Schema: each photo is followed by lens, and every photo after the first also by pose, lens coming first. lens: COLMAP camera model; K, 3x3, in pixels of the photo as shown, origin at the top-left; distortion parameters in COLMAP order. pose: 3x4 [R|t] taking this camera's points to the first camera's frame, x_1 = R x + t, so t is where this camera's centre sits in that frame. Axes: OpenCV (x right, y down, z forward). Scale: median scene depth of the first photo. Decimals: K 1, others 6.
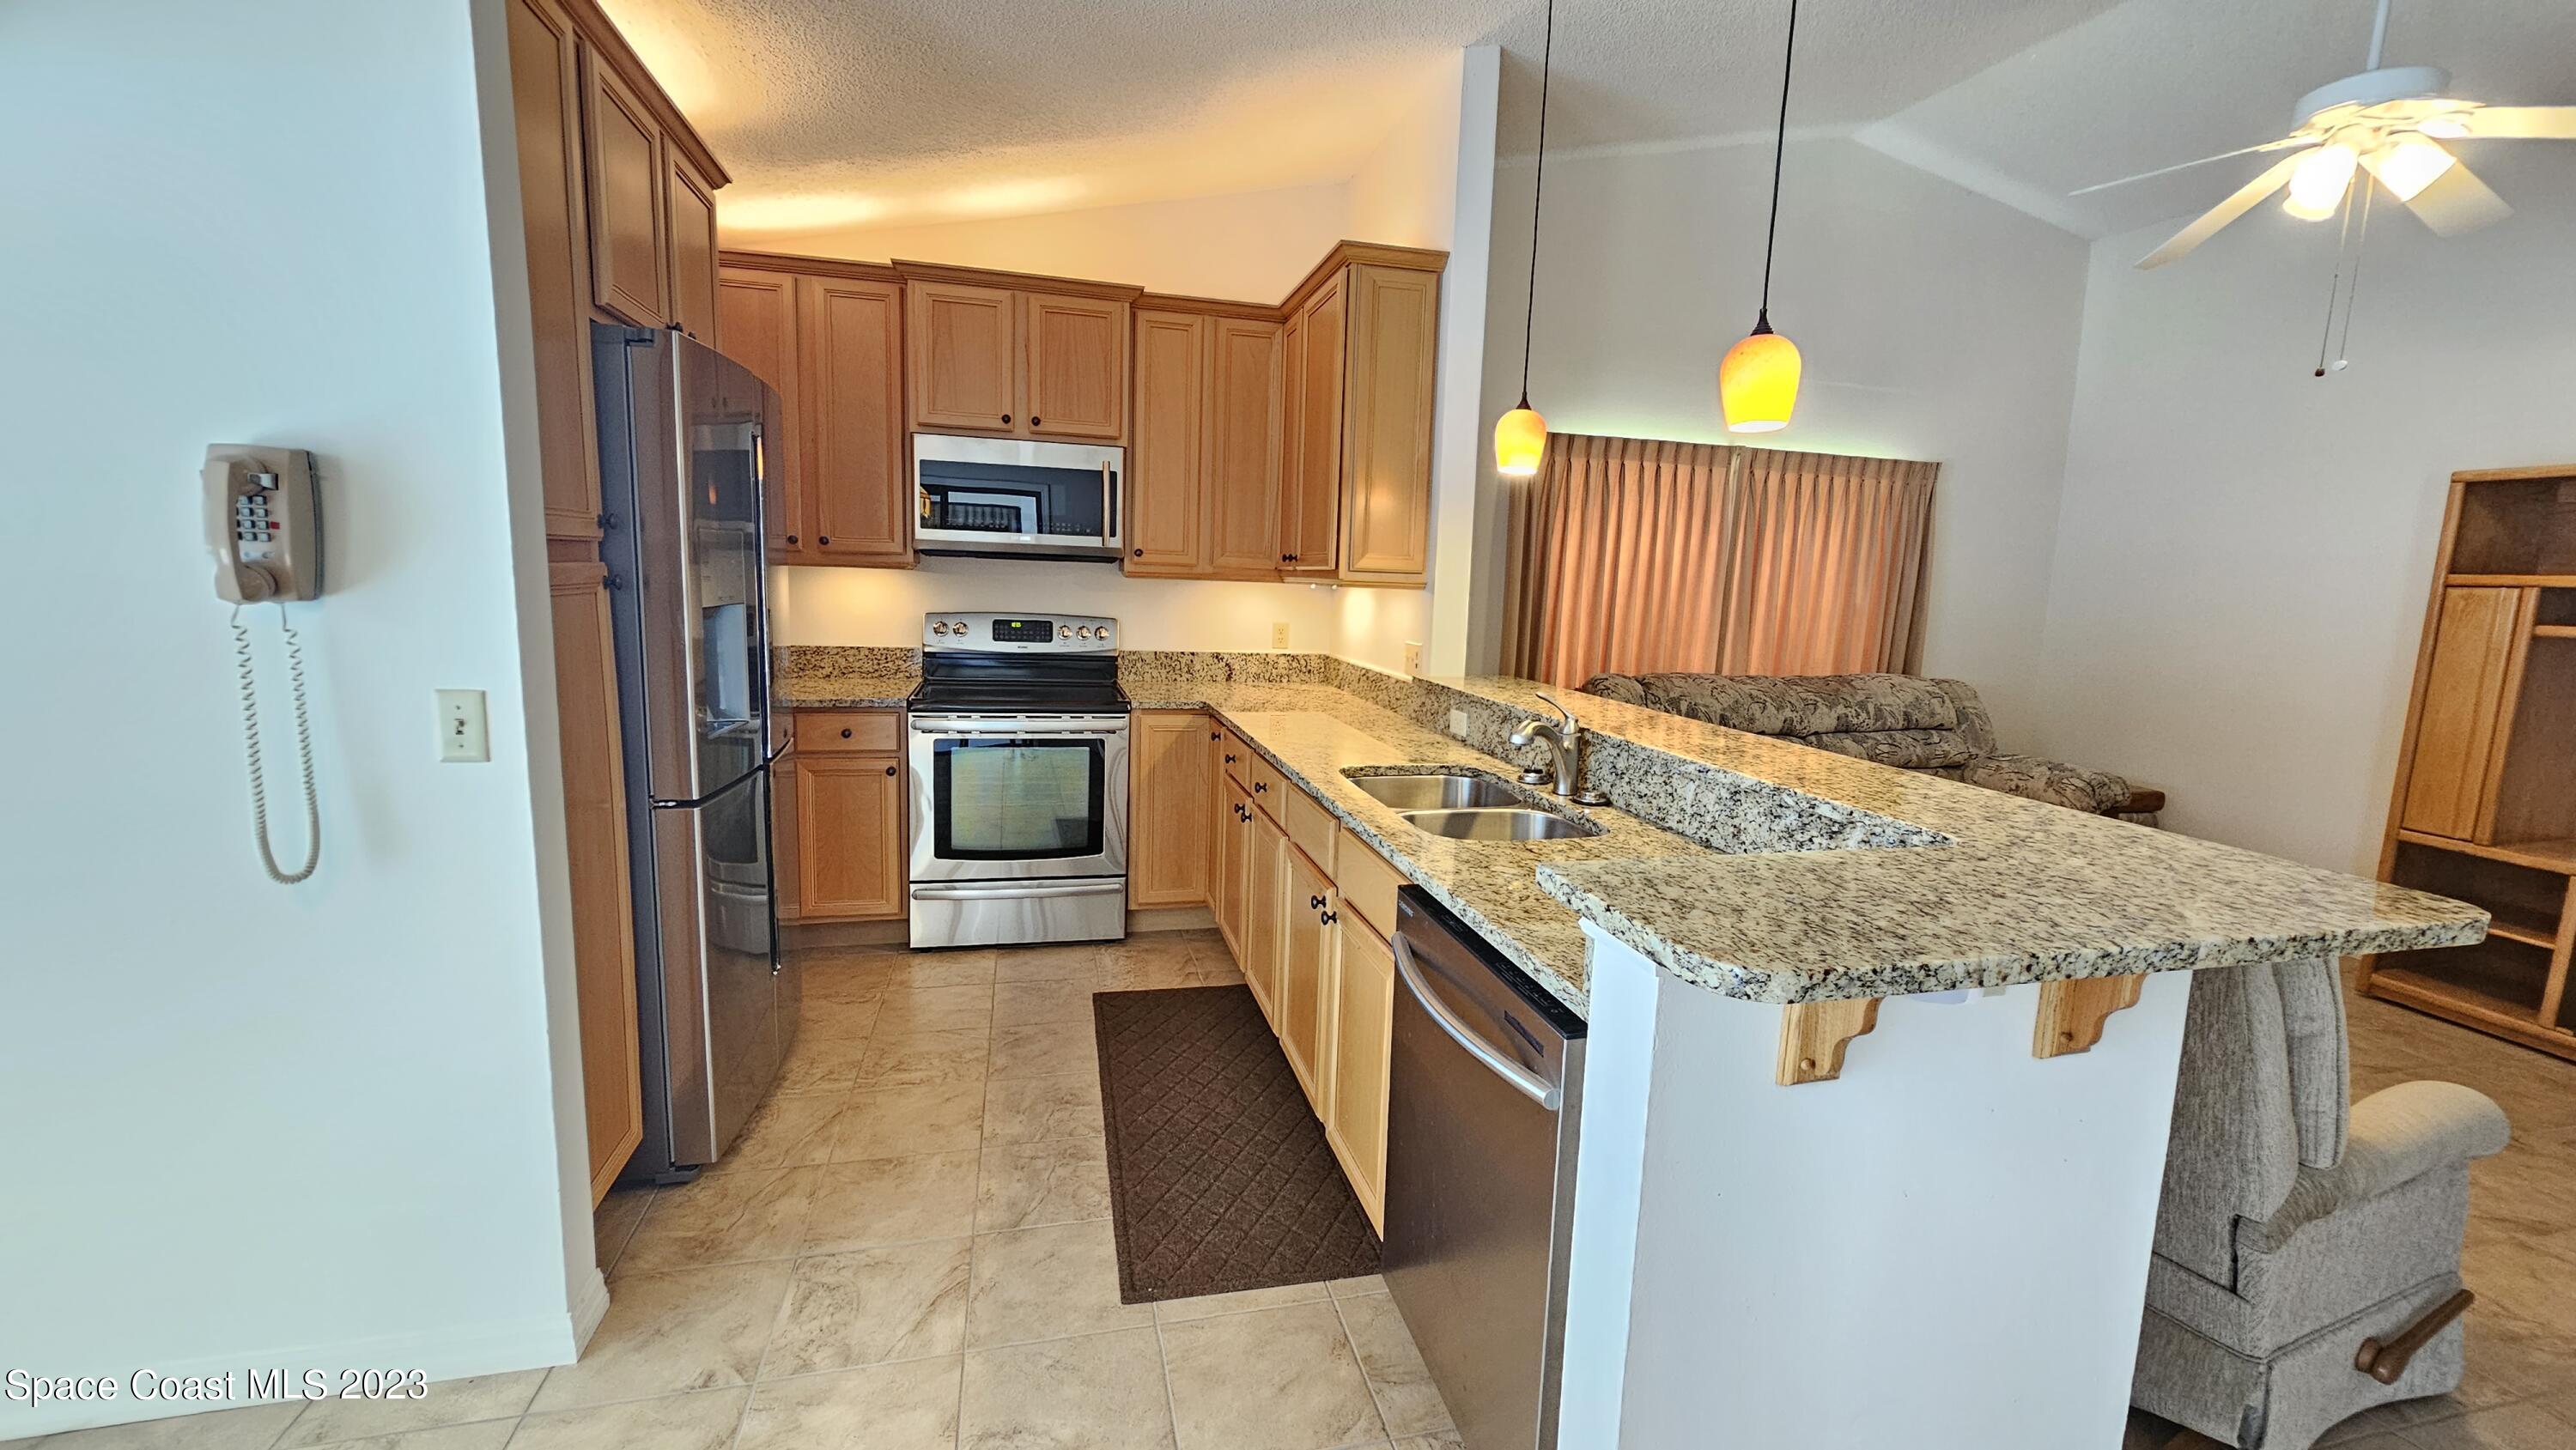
lens RADIAL K [[1082.3, 0, 1288.0], [0, 1082.3, 725.0], [0, 0, 1]] dist [0.022500, -0.007367]
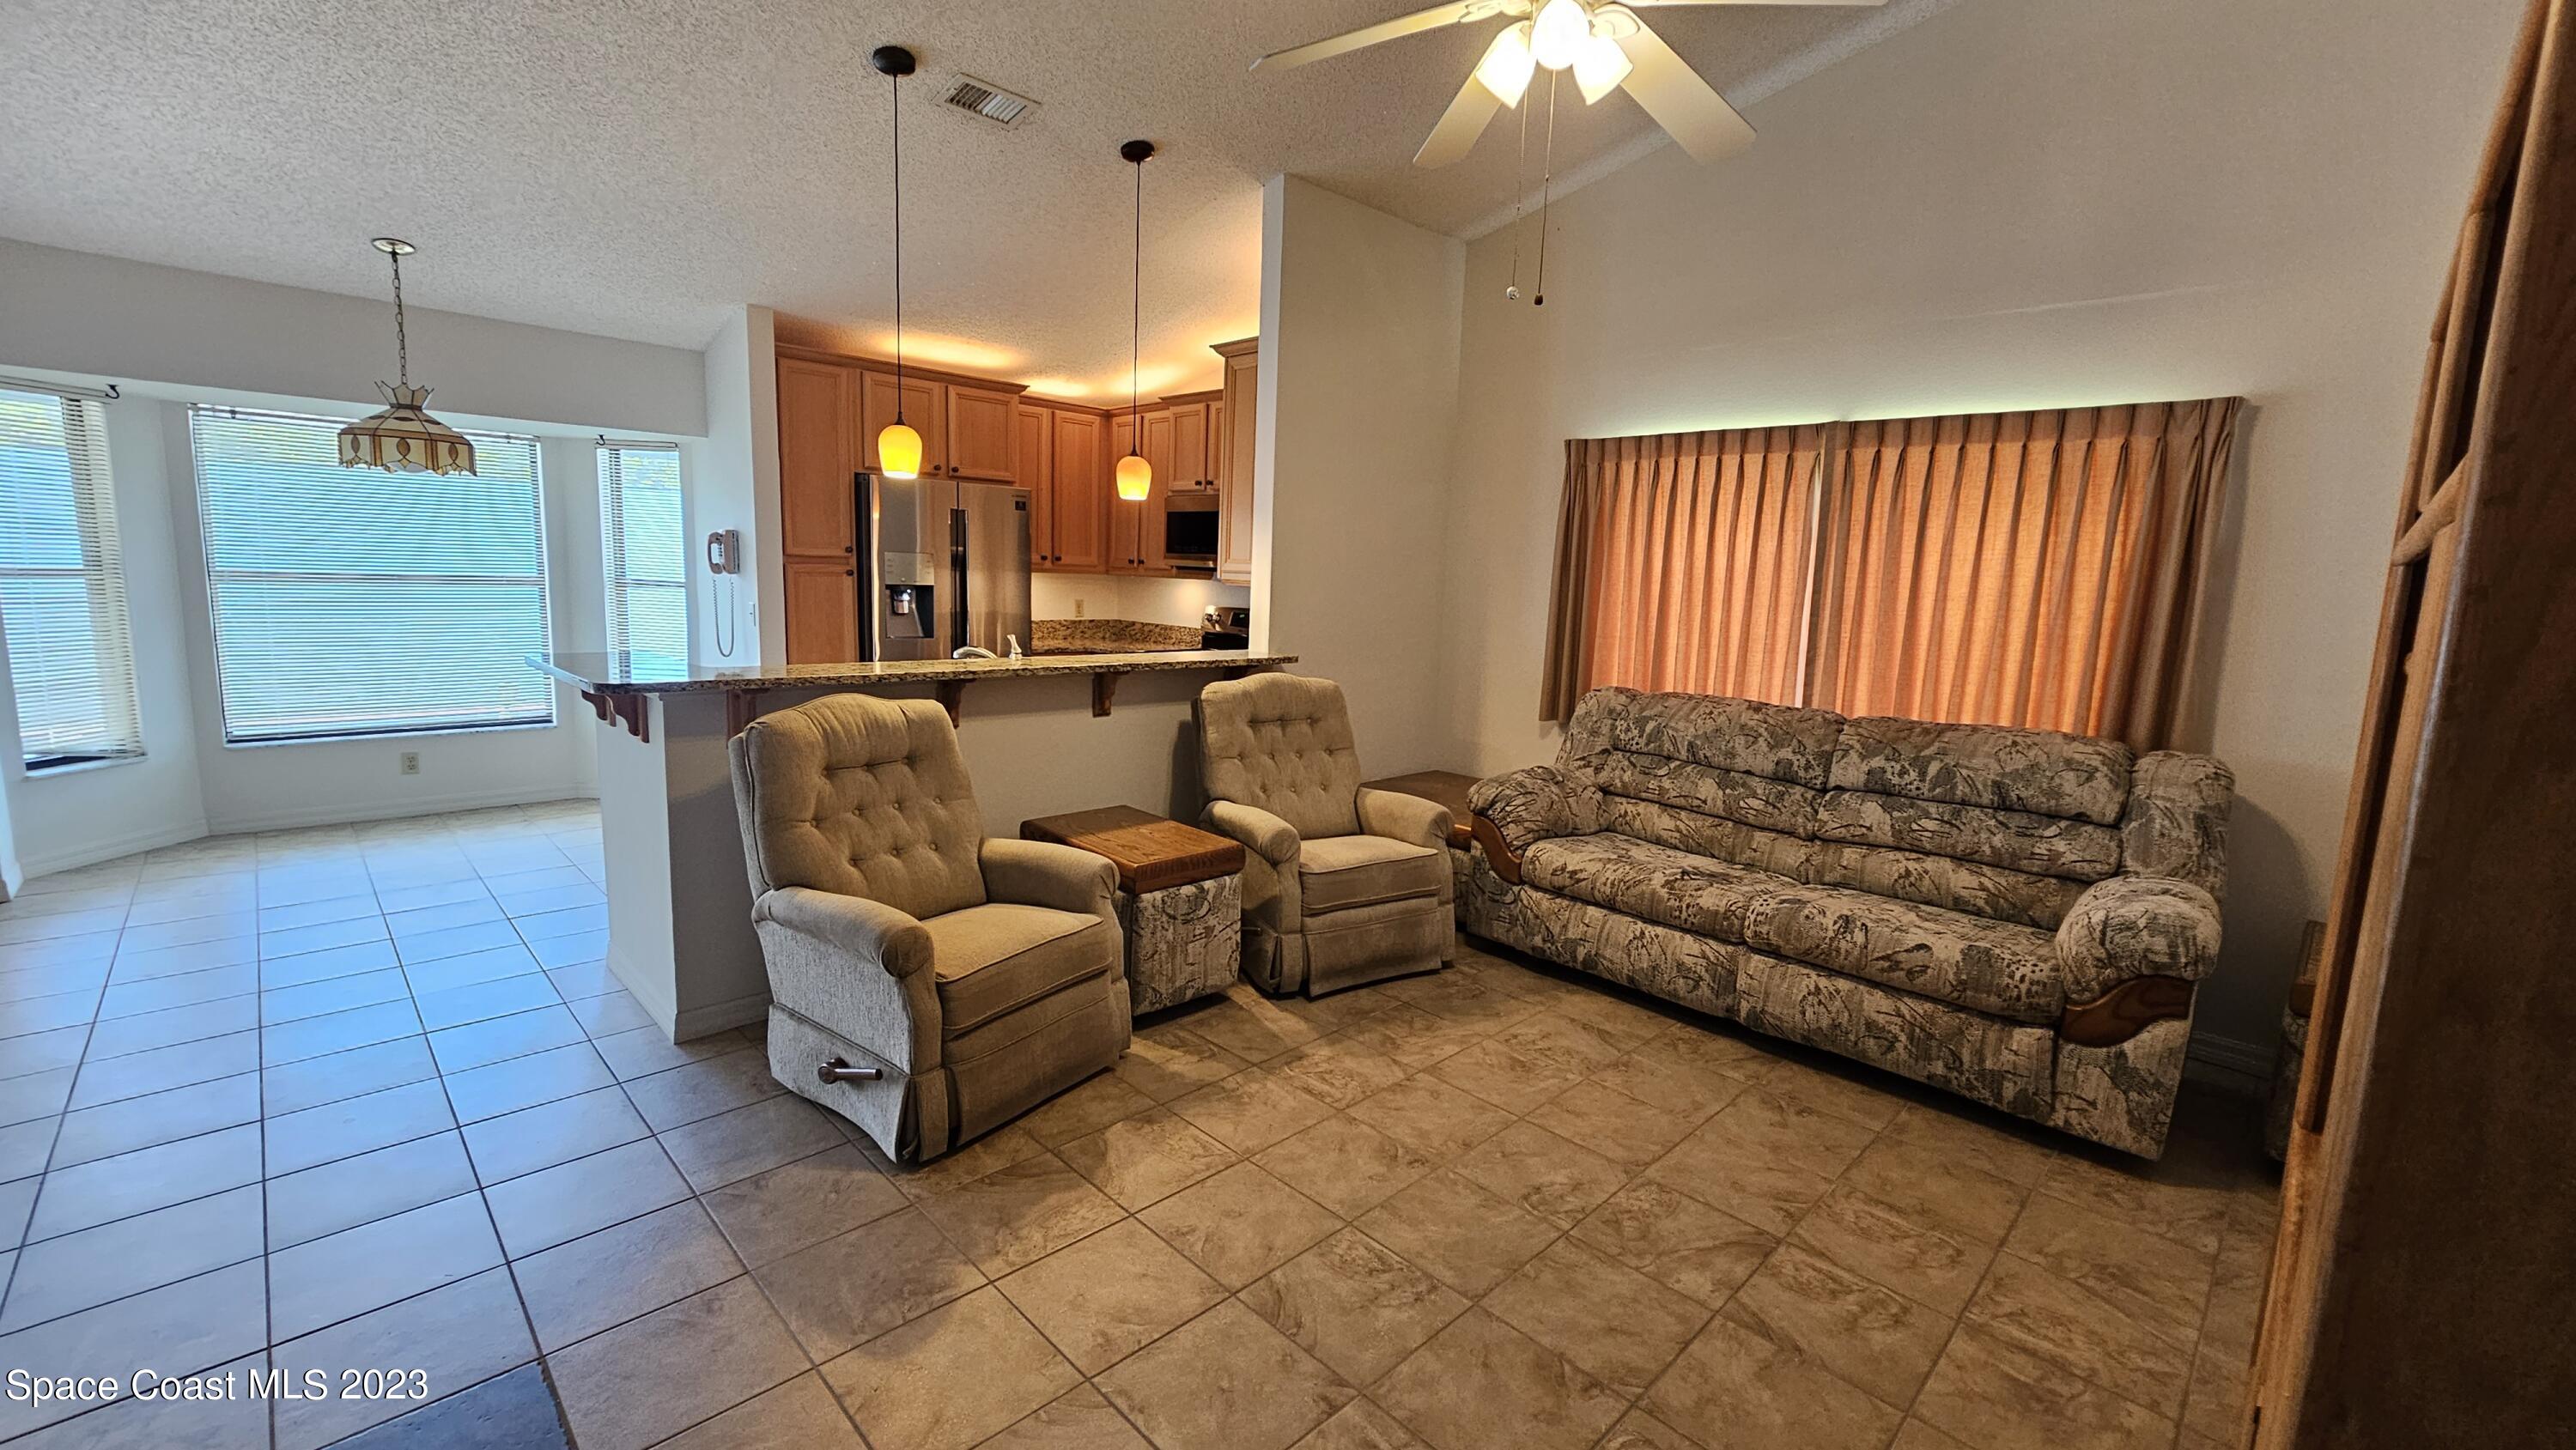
lens RADIAL K [[1082.3, 0, 1288.0], [0, 1082.3, 725.0], [0, 0, 1]] dist [0.022500, -0.007367]
pose [[0.526789, 0.106690, -0.843274, 0.932722], [-0.145874, 0.988720, 0.033965, -0.006148], [0.837385, 0.105119, 0.536410, 0.267853]]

====

EXERCISE PROMPT. Each line of the listing is to be retyped exactly, and its pictures are to be dropped.

RESULT.
Schema: each photo is followed by lens, and every photo after the first also by pose, lens coming first. lens: COLMAP camera model; K, 3x3, in pixels of the photo as shown, origin at the top-left; distortion parameters in COLMAP order. pose: 3x4 [R|t] taking this camera's points to the first camera's frame, x_1 = R x + t, so t is where this camera's centre sits in that frame. Axes: OpenCV (x right, y down, z forward). Scale: median scene depth of the first photo. Decimals: K 1, others 6.
lens RADIAL K [[1082.3, 0, 1288.0], [0, 1082.3, 725.0], [0, 0, 1]] dist [0.022500, -0.007367]
lens RADIAL K [[1082.3, 0, 1288.0], [0, 1082.3, 725.0], [0, 0, 1]] dist [0.022500, -0.007367]
pose [[0.526789, 0.106690, -0.843274, 0.932722], [-0.145874, 0.988720, 0.033965, -0.006148], [0.837385, 0.105119, 0.536410, 0.267853]]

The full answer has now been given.